**Exercise requirements:**
Reproduce every taxonomic line in the listing below verbatim, leaving the pictures out of your answer.

**Data provided:**
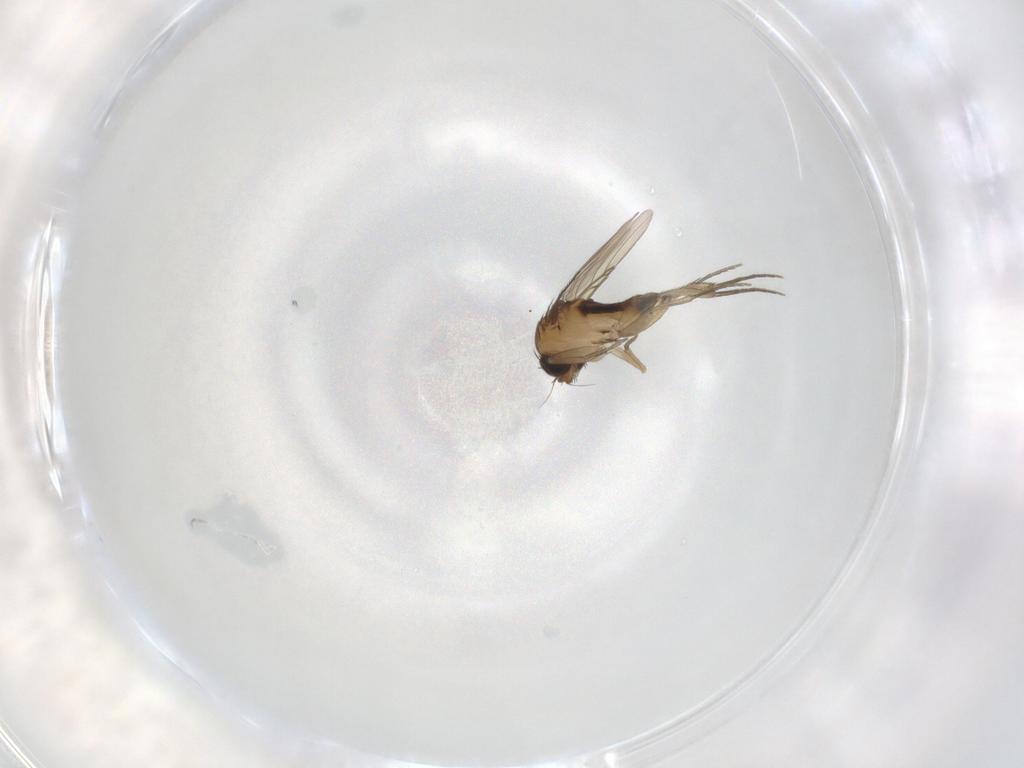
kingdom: Animalia
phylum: Arthropoda
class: Insecta
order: Diptera
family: Phoridae
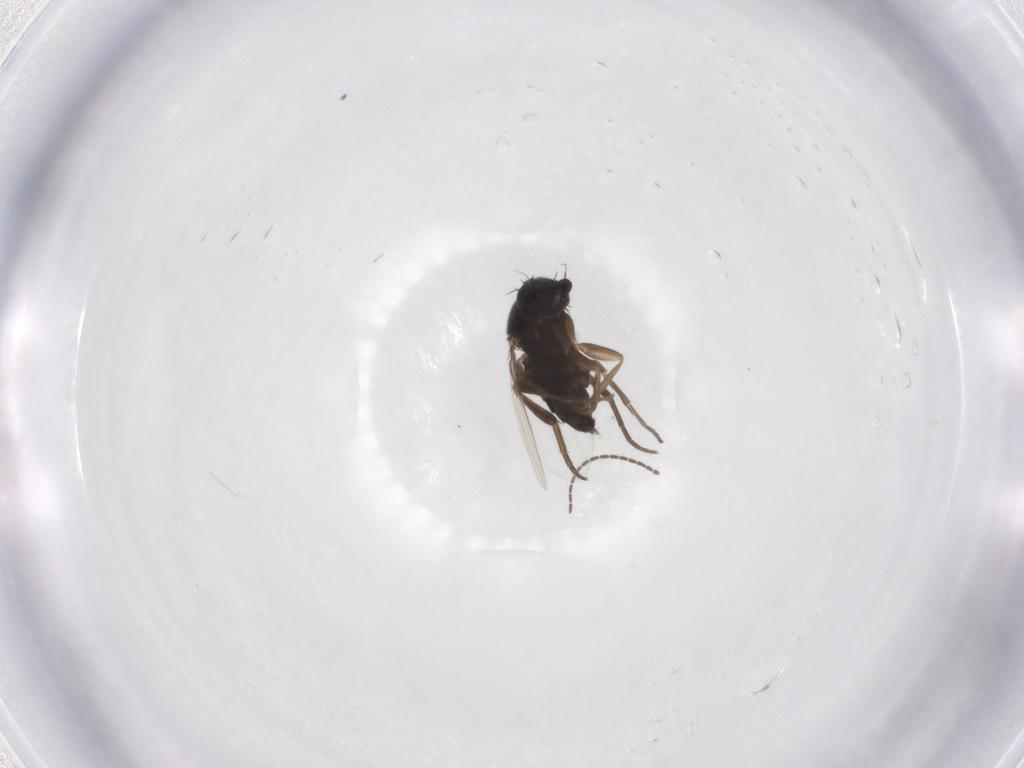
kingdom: Animalia
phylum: Arthropoda
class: Insecta
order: Diptera
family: Phoridae
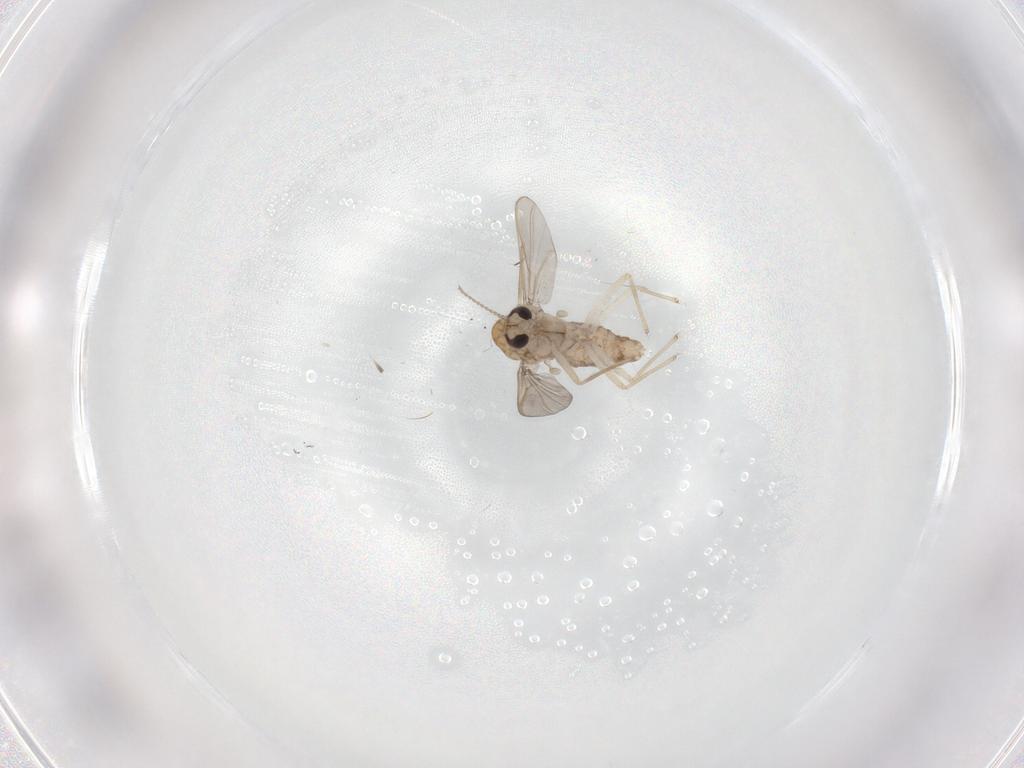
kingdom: Animalia
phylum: Arthropoda
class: Insecta
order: Diptera
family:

**Solution to the problem:**
kingdom: Animalia
phylum: Arthropoda
class: Insecta
order: Diptera
family: Phoridae
kingdom: Animalia
phylum: Arthropoda
class: Insecta
order: Diptera
family: Phoridae
kingdom: Animalia
phylum: Arthropoda
class: Insecta
order: Diptera
family:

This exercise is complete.